Required work – Reproduce the full personal statement headed "Nanette Riendeau" word for word, with no changes.

Nanette Riendeau

Nanette Riendeau

I’m a woman without children due to life circumstances, a licensed psychotherapist with a private practice in California, and a mental health and empowerment coach. I have a specialization in drama therapy, and a previous MA in women’s spirituality. My passion is supporting women to cultivate lives of purpose, confidence, and joy!

I wanted to be a mother and I would have been an amazing one. I spent years 29-37 in a relationship but when I found myself single again at 37 I assumed (hoped) life and dating would be much the same as it had been in my twenties. It wasn’t. I spent the next seven years discovering that I belonged to a group that is unacknowledged and deeply misunderstood: single, childless women over 35.

I found that people didn’t know what to do with me because I didn’t fit neatly into one of the boxes that made them feel comfortable. Sometimes I found myself playing up one of those personas to be more “acceptable” and make people around me more comfortable but it was never my whole truth. My reality was so much more complex than “the Carrie Bradshaw” or “the lonely maiden aunt” or “the independent career woman” or “the feminist” or any other way of thinking about my status. I did date and have fabulous shoes, I did often feel lonely, I was terrified I’d never find a partner or have children, I did complete multiple graduate programs and build a satisfying career, I was committed to representing women in ways that defied patriarchal notions, but the intersectionality of all those could not be understood through any of those parts.

I didn’t know many other women in similar circumstances. I ended up with wonderful girlfriends across a wide range of ages because my experiences and lifestyle related to different aspects of different women’s experiences. This was a gift. It also had moments that left me feeling alienated.

One day I heard an interview on the radio that mentioned a book called “No one Tells You This” by Glynnis MacNicol. It’s a memoir of the author’s 40th year of life as a single woman without children and all the complexities that come along with that status. I immediately ordered and devoured it. I felt seen for the first time.  

I experienced deep grief about not becoming a mother. I also didn’t have the financial or practical resources to do it alone. And I wasn’t willing to settle for a relationship where I wasn’t fulfilled. So, was I childless by choice or not by choice? Well, both. Again, I didn’t fit into a box.

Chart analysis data
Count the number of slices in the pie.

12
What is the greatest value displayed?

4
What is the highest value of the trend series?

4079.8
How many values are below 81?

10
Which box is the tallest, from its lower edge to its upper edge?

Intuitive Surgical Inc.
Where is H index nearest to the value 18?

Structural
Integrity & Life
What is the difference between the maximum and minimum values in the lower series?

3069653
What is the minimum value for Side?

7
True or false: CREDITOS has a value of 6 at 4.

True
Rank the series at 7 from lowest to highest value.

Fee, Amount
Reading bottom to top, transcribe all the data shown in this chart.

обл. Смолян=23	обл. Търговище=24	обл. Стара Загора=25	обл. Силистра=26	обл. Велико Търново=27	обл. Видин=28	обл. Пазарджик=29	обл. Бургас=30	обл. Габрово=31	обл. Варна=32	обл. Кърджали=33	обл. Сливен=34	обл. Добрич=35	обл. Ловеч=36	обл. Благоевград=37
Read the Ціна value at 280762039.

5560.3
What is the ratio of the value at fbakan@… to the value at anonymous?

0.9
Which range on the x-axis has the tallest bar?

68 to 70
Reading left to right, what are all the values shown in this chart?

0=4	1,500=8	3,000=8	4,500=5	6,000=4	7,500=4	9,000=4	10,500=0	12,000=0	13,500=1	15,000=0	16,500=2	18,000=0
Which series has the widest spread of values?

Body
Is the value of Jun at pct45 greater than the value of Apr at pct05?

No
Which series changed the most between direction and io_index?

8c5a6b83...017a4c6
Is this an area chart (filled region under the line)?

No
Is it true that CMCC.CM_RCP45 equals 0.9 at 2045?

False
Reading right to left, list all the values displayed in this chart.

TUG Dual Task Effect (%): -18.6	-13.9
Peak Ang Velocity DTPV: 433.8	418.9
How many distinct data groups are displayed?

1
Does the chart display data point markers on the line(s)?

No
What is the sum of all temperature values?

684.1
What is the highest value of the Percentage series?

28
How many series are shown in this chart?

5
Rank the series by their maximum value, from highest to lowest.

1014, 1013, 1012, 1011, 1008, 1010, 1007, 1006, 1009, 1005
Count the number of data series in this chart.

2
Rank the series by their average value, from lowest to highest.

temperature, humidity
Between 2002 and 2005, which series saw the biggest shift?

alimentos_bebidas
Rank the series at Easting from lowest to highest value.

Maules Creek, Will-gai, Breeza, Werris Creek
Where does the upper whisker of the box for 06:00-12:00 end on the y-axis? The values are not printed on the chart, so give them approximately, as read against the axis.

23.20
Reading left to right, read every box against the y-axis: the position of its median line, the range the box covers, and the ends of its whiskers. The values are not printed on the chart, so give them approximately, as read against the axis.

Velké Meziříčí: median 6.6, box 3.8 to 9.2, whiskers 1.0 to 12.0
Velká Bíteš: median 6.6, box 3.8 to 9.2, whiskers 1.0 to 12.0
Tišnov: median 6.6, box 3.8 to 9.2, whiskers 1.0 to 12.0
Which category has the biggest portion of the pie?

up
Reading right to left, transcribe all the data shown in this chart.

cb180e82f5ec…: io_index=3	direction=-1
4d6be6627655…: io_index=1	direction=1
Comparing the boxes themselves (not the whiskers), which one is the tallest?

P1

Response area –
Nanette Riendeau

Nanette Riendeau

I’m a woman without children due to life circumstances, a licensed psychotherapist with a private practice in California, and a mental health and empowerment coach. I have a specialization in drama therapy, and a previous MA in women’s spirituality. My passion is supporting women to cultivate lives of purpose, confidence, and joy!

I wanted to be a mother and I would have been an amazing one. I spent years 29-37 in a relationship but when I found myself single again at 37 I assumed (hoped) life and dating would be much the same as it had been in my twenties. It wasn’t. I spent the next seven years discovering that I belonged to a group that is unacknowledged and deeply misunderstood: single, childless women over 35.

I found that people didn’t know what to do with me because I didn’t fit neatly into one of the boxes that made them feel comfortable. Sometimes I found myself playing up one of those personas to be more “acceptable” and make people around me more comfortable but it was never my whole truth. My reality was so much more complex than “the Carrie Bradshaw” or “the lonely maiden aunt” or “the independent career woman” or “the feminist” or any other way of thinking about my status. I did date and have fabulous shoes, I did often feel lonely, I was terrified I’d never find a partner or have children, I did complete multiple graduate programs and build a satisfying career, I was committed to representing women in ways that defied patriarchal notions, but the intersectionality of all those could not be understood through any of those parts.

I didn’t know many other women in similar circumstances. I ended up with wonderful girlfriends across a wide range of ages because my experiences and lifestyle related to different aspects of different women’s experiences. This was a gift. It also had moments that left me feeling alienated.

One day I heard an interview on the radio that mentioned a book called “No one Tells You This” by Glynnis MacNicol. It’s a memoir of the author’s 40th year of life as a single woman without children and all the complexities that come along with that status. I immediately ordered and devoured it. I felt seen for the first time.  

I experienced deep grief about not becoming a mother. I also didn’t have the financial or practical resources to do it alone. And I wasn’t willing to settle for a relationship where I wasn’t fulfilled. So, was I childless by choice or not by choice? Well, both. Again, I didn’t fit into a box.